The Insolvency Regulation
Cross border insolvency proceedings in the EU are governed by the EC Regulation on Insolvency Proceedings 2000 (1346/2000) (the "Insolvency Regulation"). Under the Insolvency Regulation, the law applicable to insolvency proceedings shall typically be that of the Member State in which proceedings are opened (Article 4). The Insolvency Regulation also provides for the recognition of insolvency proceedings opened in one member state in all other member states (Article 16).
Crucially, however, in MF Global the parties agreed that the Insolvency Regulation did not apply to the special administration as the company was an investment undertaking and was therefore excluded from the scope of the Insolvency Regulation (Article 1).

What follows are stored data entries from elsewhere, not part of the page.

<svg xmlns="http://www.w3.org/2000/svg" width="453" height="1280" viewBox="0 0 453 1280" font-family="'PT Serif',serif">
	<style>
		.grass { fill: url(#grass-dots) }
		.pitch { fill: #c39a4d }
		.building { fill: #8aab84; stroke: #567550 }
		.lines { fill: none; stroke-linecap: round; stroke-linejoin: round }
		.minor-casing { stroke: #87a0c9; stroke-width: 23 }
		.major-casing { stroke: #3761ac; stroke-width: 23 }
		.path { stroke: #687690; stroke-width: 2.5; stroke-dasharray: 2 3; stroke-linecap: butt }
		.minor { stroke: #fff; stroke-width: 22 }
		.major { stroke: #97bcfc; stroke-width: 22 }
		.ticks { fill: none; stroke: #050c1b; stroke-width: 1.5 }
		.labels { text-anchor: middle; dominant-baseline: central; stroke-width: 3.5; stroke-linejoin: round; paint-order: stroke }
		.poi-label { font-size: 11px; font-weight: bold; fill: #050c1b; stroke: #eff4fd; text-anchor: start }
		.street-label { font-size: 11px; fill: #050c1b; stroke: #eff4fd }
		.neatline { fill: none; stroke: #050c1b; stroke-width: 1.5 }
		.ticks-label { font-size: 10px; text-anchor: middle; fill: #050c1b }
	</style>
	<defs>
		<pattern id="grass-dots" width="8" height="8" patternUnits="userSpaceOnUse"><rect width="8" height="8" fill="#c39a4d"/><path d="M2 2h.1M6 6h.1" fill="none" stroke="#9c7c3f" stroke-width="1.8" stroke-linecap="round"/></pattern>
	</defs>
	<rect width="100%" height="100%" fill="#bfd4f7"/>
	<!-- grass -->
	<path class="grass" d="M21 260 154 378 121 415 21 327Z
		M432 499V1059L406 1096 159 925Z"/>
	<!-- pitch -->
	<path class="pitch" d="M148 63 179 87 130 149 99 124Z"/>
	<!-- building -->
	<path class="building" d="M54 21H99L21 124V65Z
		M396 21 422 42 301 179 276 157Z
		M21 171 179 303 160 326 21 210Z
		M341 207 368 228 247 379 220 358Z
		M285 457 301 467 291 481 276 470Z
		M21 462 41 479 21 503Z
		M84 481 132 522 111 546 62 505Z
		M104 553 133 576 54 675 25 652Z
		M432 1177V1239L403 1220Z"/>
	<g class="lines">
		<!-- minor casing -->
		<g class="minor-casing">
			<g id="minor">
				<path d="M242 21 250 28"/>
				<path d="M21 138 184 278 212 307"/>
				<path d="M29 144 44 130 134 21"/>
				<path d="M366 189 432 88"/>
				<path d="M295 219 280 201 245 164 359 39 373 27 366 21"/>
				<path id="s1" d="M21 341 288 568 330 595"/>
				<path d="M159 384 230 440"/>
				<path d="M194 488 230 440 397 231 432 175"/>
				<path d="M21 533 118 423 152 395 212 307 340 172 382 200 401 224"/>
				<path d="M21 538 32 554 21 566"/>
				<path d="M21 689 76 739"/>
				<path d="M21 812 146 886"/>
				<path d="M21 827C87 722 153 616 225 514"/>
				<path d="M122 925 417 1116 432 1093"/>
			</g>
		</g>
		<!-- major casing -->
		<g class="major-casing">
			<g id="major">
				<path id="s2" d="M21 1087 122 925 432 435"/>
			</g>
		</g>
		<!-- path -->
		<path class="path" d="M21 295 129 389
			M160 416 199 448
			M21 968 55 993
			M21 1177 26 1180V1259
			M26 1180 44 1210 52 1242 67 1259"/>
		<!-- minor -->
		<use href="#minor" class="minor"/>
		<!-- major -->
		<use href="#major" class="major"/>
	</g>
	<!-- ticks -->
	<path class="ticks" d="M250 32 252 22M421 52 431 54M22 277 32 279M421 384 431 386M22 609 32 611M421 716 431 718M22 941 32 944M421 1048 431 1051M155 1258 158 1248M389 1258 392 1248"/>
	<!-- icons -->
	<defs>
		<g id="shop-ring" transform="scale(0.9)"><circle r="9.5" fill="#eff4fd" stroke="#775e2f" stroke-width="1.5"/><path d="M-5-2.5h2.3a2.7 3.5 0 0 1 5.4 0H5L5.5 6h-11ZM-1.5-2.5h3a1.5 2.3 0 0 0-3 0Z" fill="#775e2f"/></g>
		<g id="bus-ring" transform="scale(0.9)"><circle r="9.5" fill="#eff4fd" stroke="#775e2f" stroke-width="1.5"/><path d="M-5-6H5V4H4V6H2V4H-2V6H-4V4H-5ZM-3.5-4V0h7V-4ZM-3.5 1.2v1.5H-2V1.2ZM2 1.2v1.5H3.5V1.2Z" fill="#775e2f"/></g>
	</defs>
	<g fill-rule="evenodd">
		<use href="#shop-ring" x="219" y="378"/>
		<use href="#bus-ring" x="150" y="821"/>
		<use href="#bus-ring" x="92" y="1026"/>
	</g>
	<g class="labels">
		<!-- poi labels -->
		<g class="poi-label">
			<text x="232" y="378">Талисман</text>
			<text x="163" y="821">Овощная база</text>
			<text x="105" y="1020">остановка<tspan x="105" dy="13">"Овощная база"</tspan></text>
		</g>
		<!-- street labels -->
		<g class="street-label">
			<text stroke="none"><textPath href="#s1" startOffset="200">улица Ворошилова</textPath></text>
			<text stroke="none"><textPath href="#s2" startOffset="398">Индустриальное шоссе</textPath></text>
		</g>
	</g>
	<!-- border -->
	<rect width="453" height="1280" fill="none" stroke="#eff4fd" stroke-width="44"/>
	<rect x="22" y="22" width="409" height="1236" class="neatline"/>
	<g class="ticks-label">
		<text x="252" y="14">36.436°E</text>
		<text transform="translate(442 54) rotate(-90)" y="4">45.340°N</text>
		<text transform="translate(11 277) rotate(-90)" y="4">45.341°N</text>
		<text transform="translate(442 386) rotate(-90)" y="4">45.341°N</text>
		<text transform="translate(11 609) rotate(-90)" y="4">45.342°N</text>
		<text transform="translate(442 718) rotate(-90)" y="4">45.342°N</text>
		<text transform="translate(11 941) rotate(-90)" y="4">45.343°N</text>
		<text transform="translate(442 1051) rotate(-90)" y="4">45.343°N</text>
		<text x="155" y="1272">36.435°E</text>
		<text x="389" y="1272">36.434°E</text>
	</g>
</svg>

In considering the application in circumstances where the Insolvency Regulation did not apply, the High Court referred to the authority of Re Tucker  Ch 148. That case concerned a pre-IA 1986 bankruptcy, but the Court of Appeal was asked to consider whether the equivalent provisions of sections 236 and 237 IA 1986 in the Bankruptcy Act 1914 had extra-territorial effect.
The Court of Appeal in Re Tucker held that the forerunner of s236 was applicable to British subjects or to others who, by coming to the UK, made themselves subject to British jurisdiction but it did not have ex-territorial effect. In relation to the forerunner of section 237(3), the Court of Appeal held that an order could be made against a person not in the jurisdiction, provided proper procedural machinery for such an order was in place in the jurisdiction in question.
In MF Global the High Court held that, in the light of Re Tucker, section 236 IA 1986 does not have extra-territorial effect. Accordingly, no order could be made under section 236 against a person who was not in the jurisdiction.
The Court then went on to consider the issue of section 237(3). In accordance with the principles set by Re Tucker, the Court needed to be satisfied that France was a jurisdiction in which available procedural machinery was in place by which LCH France could be compelled to produce information and/or documents. In consideration of this point, the Court turned to Regulation (EC) 1206/2001 (the "Evidence Regulation") which allows Courts of an EU member state to request Courts of another EU member state to help obtain evidence from a witness for the purpose of a civil or commercial trial that is taking place in the relevant member state.
Crucially, under Article 1(2) of the Evidence Regulation, requests may only be made for evidence which is intended for use in judicial proceedings which have been commenced or are contemplated.
In this instance, the Court held that the Evidence Regulation did not apply because the administrators were 'fact finding' and proceedings were not in progress or contemplated. The assertion that the administrators sought the documentation to consider whether it may be appropriate to bring proceedings was not sufficient. The administration itself did not amount to proceedings for the purpose of the Evidence Regulation.
The effect of the decision
The decision highlights that it is important to establish in applications under section 237(3) that appropriate machinery exists in the jurisdiction in which the respondent resides to make such an order. Furthermore, when dealing with non-EU respondents, or respondents in EU member states in insolvency proceedings not covered by the Insolvency Regulation, it will be crucial to establish that proceedings are either underway, or that they are being contemplated, before the Court will make an order. As set out above, fact finding will not amount to contemplation and therefore applicants will have to adduce evidence to the Court that proceedings are indeed being contemplated.
It should be noted that the decision does not sit easily with the recent decision of the Supreme Court in SA v Bilta  UKSC 23 whereby it was held that section 213 IA 1986 does have extra territorial effect for basing fraudulent trading claims.